Зазвенели кубки, зашумели гости. Из за закрытой двери доносился тихий, заглушаемый подушками плач. Ганна стояла бледная, неподвижная. Один жбан осушили; она велела принести другой. И в то время, когда развеселившиеся гости один перед другим изощрялись в веселых шутках и легких остротах, в голове Ганны быстро мелькали мысли одна за другой. Они ничего не знают, думают, что его уже нет и в живых! "Господи, да неужели ты, ты мог допустить? – с каким то невольным озлоблением вырвалось из глубины ее возмущенной души. – Ну, а если так? Что тогда? Буйные наезды панов, обиды, оскорбления; да что о них! Бессилие всего народа: останутся все словно стадо без головы". Ганна уже вырастила в себе убеждение, что без Богдана все должно умереть, а потому с ужасом думала: "Неужели же он может погибнуть безвестно, бесславно в чужой стороне? Нет, нет! Бог его спасет! А если так, а если нет его?! – тихо прошептала про себя Ганна, стискивая губы. – Тогда не жить".

– А любопытно бы было осмотреть будынок и дальше; что на это вельможный пан скажет? – обратился Чаплинский к пану Конецпольскому, окидывая еще раз хищным взглядом всю серебряную утварь и ковры.

– Что ж, я рад, если панна согласна нам показать, – сказал Конецпольский.

Ганна поклонилась и прошла вперед. С каким то невольным трепетом распахнула она дверь на половину Богдана... Из нежилой комнаты пахнуло затхлым холодком. Сквозь закрытые окна и двери весенний воздух не проникал сюда... Сурово глянули на вошедших увешенные оружием стены...

– Славно! – заметил юноша. – Ай да пан писарь! Такую комнату не стыдно и в наш палац перенести!

– Настоящий арсенал! – проговорил Чаплинский, бросая завистливый взгляд на дорогие мушкеты и клинки.

– По мне, даже опасно оставлять в одних руках такую массу оружия, – отозвался кто то из свиты, – кто может поручиться за хлопов? Взбунтуются, захватят оружие, а тогда разделывайся с ними.

– Пану свату моему это не опасно, – заметил с притворной похвалой Чаплинский, подчеркивая слова, – против него хлопы не встанут... они его любят... батьком зовут.

У юноши промелькнуло на лице недовольное выражение.
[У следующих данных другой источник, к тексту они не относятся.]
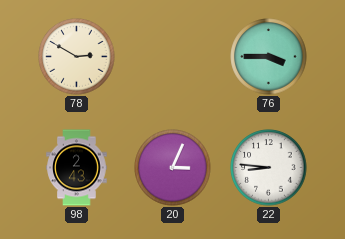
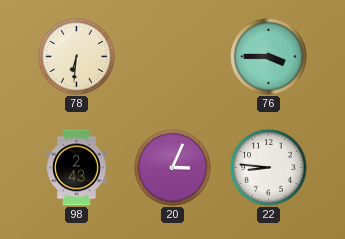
78: 2:50 -> 6:31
– Тут еще сад есть? – обратился он к Ганне.

– Есть, ясный пане, – поклонилась Ганна, очнувшись от его вопроса... Она стояла все время на пороге, подавленная нахлынувшими воспоминаниями, и не слыхала замечаний панов. Ганна прошла вперед.

После затхлого воздуха нежилой комнаты всех приятно обдало нежно теплым воздухом первой весны... В саду деревья все еще стояли обнаженные, но свежая, робкая зелень пробивалась кругом: желтые одуванчики, бледно голубые фиалки, бледные подснежники выглядывали из травы. Издали из хутора доносилась веселая весенняя песня.

– Гм... – заметил снова пан Чаплинский, оглядываясь вокруг, – да это настоящий парк... Хитрый сват молчал все про свои богатства... не хотел, видно, показать?

Гости прошлись по нескольким аллеям и вышли снова на крыльцо. Лошадей подвели конюхи.

– Так, панно, наказывал всем вам отец, – произнес молодой Конецпольский, вставляя ногу в стремя, – что если узнаете о пане писаре какую весть, присылали бы немедленно в Чигирин.